[Work to complete] Exact reproduction required: print each line of the material below.

-- Opening Marker --

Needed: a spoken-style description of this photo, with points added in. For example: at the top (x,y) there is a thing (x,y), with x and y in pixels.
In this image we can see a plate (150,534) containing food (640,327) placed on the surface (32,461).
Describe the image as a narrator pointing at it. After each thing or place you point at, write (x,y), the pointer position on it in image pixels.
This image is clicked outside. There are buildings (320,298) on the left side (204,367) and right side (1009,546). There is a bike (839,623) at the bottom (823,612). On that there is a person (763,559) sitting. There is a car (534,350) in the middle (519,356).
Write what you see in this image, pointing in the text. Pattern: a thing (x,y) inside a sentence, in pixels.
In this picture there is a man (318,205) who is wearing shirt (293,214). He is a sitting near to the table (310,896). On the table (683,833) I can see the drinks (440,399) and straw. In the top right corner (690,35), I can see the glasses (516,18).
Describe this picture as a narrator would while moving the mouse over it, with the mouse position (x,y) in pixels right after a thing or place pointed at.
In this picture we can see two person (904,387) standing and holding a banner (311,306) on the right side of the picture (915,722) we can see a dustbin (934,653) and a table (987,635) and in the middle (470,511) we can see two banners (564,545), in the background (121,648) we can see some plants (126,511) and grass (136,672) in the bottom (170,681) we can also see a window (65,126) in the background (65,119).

-- Closing Marker --

[Exercise output]
Needed: a spoken-style description of this photo, with points added in. For example: at the top (x,y) there is a thing (x,y), with x and y in pixels.
In this image we can see a plate (150,534) containing food (640,327) placed on the surface (32,461).
Describe the image as a narrator pointing at it. After each thing or place you point at, write (x,y), the pointer position on it in image pixels.
This image is clicked outside. There are buildings (320,298) on the left side (204,367) and right side (1009,546). There is a bike (839,623) at the bottom (823,612). On that there is a person (763,559) sitting. There is a car (534,350) in the middle (519,356).
Write what you see in this image, pointing in the text. Pattern: a thing (x,y) inside a sentence, in pixels.
In this picture there is a man (318,205) who is wearing shirt (293,214). He is a sitting near to the table (310,896). On the table (683,833) I can see the drinks (440,399) and straw. In the top right corner (690,35), I can see the glasses (516,18).
Describe this picture as a narrator would while moving the mouse over it, with the mouse position (x,y) in pixels right after a thing or place pointed at.
In this picture we can see two person (904,387) standing and holding a banner (311,306) on the right side of the picture (915,722) we can see a dustbin (934,653) and a table (987,635) and in the middle (470,511) we can see two banners (564,545), in the background (121,648) we can see some plants (126,511) and grass (136,672) in the bottom (170,681) we can also see a window (65,126) in the background (65,119).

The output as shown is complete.